• JOB
Which lines of the entries below run from the one holding "special=151 (June 19, 2003)." to the one holding "pharmaceuticals, food products, and more, the", inclusive? Set down exactly those lines and no others.

• INFORMATION GIVEN
====

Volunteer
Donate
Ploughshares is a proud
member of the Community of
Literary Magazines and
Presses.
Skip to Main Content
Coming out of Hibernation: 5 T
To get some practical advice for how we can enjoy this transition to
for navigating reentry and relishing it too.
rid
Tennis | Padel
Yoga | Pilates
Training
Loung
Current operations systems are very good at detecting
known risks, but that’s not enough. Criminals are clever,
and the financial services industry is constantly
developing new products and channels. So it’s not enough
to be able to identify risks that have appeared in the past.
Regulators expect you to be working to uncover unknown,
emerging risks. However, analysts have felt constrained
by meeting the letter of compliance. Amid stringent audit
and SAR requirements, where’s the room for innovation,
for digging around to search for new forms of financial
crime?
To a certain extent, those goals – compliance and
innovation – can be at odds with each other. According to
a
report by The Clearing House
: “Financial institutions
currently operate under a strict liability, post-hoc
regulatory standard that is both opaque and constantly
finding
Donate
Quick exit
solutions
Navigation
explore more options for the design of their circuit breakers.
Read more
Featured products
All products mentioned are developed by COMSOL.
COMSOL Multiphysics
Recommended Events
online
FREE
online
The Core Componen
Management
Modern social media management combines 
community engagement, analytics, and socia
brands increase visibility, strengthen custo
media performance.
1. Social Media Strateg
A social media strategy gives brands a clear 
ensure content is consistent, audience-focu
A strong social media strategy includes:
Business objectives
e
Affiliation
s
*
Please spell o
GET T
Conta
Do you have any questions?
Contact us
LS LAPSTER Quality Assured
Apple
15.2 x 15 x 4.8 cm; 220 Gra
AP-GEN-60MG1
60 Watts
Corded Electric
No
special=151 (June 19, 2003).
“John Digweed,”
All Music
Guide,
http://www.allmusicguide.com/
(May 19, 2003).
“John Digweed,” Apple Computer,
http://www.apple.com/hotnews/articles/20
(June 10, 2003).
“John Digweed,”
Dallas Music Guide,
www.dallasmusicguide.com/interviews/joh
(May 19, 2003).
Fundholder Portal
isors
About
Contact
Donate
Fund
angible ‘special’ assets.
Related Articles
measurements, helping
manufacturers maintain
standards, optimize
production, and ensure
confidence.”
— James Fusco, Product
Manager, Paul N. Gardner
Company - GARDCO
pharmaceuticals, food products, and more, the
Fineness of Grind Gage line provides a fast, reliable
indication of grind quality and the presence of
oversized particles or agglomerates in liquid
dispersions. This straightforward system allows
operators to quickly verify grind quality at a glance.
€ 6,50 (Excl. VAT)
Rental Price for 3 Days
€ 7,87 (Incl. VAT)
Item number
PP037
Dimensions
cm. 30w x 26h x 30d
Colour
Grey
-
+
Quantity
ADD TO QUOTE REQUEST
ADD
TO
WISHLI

====

• SOLUTION BELOW
special=151 (June 19, 2003).
“John Digweed,”
All Music
Guide,
http://www.allmusicguide.com/
(May 19, 2003).
“John Digweed,” Apple Computer,
http://www.apple.com/hotnews/articles/20
(June 10, 2003).
“John Digweed,”
Dallas Music Guide,
www.dallasmusicguide.com/interviews/joh
(May 19, 2003).
Fundholder Portal
isors
About
Contact
Donate
Fund
angible ‘special’ assets.
Related Articles
measurements, helping
manufacturers maintain
standards, optimize
production, and ensure
confidence.”
— James Fusco, Product
Manager, Paul N. Gardner
Company - GARDCO
pharmaceuticals, food products, and more, the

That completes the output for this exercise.